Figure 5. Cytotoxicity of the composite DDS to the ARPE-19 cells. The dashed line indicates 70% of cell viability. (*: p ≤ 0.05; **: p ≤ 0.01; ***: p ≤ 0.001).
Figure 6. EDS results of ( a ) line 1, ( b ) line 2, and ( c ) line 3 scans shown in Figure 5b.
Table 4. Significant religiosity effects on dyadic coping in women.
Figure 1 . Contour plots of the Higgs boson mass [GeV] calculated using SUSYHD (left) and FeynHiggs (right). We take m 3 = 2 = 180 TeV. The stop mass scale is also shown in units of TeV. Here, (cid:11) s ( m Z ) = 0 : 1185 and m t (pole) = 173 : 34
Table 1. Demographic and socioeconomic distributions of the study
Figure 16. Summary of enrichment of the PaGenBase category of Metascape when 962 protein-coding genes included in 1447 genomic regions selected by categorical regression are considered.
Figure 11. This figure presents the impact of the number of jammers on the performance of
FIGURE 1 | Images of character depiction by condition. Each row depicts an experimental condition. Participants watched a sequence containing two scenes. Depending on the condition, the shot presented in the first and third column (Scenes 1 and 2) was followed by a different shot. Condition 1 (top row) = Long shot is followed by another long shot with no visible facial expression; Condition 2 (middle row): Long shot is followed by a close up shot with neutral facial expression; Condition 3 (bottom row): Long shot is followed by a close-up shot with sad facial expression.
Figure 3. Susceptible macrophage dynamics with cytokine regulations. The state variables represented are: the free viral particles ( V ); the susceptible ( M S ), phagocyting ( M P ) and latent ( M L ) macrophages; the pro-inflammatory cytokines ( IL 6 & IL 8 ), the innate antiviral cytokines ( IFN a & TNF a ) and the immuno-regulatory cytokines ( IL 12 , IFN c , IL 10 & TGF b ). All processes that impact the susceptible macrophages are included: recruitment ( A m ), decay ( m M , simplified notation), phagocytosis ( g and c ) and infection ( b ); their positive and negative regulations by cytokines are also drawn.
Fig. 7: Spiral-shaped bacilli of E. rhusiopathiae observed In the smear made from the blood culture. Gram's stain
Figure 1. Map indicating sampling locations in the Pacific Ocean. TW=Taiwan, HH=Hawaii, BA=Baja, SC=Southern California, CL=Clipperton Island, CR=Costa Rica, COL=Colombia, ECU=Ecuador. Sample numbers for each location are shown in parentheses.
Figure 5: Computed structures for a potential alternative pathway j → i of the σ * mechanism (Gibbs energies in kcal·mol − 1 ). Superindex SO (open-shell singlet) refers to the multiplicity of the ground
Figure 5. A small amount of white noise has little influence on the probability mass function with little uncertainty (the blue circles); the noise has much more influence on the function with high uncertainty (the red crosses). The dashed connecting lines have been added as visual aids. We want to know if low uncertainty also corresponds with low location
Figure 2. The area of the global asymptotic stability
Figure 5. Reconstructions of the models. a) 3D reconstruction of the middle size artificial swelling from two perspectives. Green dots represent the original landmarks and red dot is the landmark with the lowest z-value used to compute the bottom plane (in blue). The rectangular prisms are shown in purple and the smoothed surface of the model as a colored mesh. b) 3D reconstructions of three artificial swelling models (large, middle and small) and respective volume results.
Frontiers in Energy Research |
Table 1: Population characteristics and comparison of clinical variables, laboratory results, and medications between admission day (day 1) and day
■ ■ ■ ■
• Goal of the exercise
Would you set the entries down again, exactly as they were written?

• Solution
Figure 5. Cytotoxicity of the composite DDS to the ARPE-19 cells. The dashed line indicates 70% of cell viability. (*: p ≤ 0.05; **: p ≤ 0.01; ***: p ≤ 0.001).
Figure 6. EDS results of ( a ) line 1, ( b ) line 2, and ( c ) line 3 scans shown in Figure 5b.
Table 4. Significant religiosity effects on dyadic coping in women.
Figure 1 . Contour plots of the Higgs boson mass [GeV] calculated using SUSYHD (left) and FeynHiggs (right). We take m 3 = 2 = 180 TeV. The stop mass scale is also shown in units of TeV. Here, (cid:11) s ( m Z ) = 0 : 1185 and m t (pole) = 173 : 34
Table 1. Demographic and socioeconomic distributions of the study
Figure 16. Summary of enrichment of the PaGenBase category of Metascape when 962 protein-coding genes included in 1447 genomic regions selected by categorical regression are considered.
Figure 11. This figure presents the impact of the number of jammers on the performance of
FIGURE 1 | Images of character depiction by condition. Each row depicts an experimental condition. Participants watched a sequence containing two scenes. Depending on the condition, the shot presented in the first and third column (Scenes 1 and 2) was followed by a different shot. Condition 1 (top row) = Long shot is followed by another long shot with no visible facial expression; Condition 2 (middle row): Long shot is followed by a close up shot with neutral facial expression; Condition 3 (bottom row): Long shot is followed by a close-up shot with sad facial expression.
Figure 3. Susceptible macrophage dynamics with cytokine regulations. The state variables represented are: the free viral particles ( V ); the susceptible ( M S ), phagocyting ( M P ) and latent ( M L ) macrophages; the pro-inflammatory cytokines ( IL 6 & IL 8 ), the innate antiviral cytokines ( IFN a & TNF a ) and the immuno-regulatory cytokines ( IL 12 , IFN c , IL 10 & TGF b ). All processes that impact the susceptible macrophages are included: recruitment ( A m ), decay ( m M , simplified notation), phagocytosis ( g and c ) and infection ( b ); their positive and negative regulations by cytokines are also drawn.
Fig. 7: Spiral-shaped bacilli of E. rhusiopathiae observed In the smear made from the blood culture. Gram's stain
Figure 1. Map indicating sampling locations in the Pacific Ocean. TW=Taiwan, HH=Hawaii, BA=Baja, SC=Southern California, CL=Clipperton Island, CR=Costa Rica, COL=Colombia, ECU=Ecuador. Sample numbers for each location are shown in parentheses.
Figure 5: Computed structures for a potential alternative pathway j → i of the σ * mechanism (Gibbs energies in kcal·mol − 1 ). Superindex SO (open-shell singlet) refers to the multiplicity of the ground
Figure 5. A small amount of white noise has little influence on the probability mass function with little uncertainty (the blue circles); the noise has much more influence on the function with high uncertainty (the red crosses). The dashed connecting lines have been added as visual aids. We want to know if low uncertainty also corresponds with low location
Figure 2. The area of the global asymptotic stability
Figure 5. Reconstructions of the models. a) 3D reconstruction of the middle size artificial swelling from two perspectives. Green dots represent the original landmarks and red dot is the landmark with the lowest z-value used to compute the bottom plane (in blue). The rectangular prisms are shown in purple and the smoothed surface of the model as a colored mesh. b) 3D reconstructions of three artificial swelling models (large, middle and small) and respective volume results.
Frontiers in Energy Research |
Table 1: Population characteristics and comparison of clinical variables, laboratory results, and medications between admission day (day 1) and day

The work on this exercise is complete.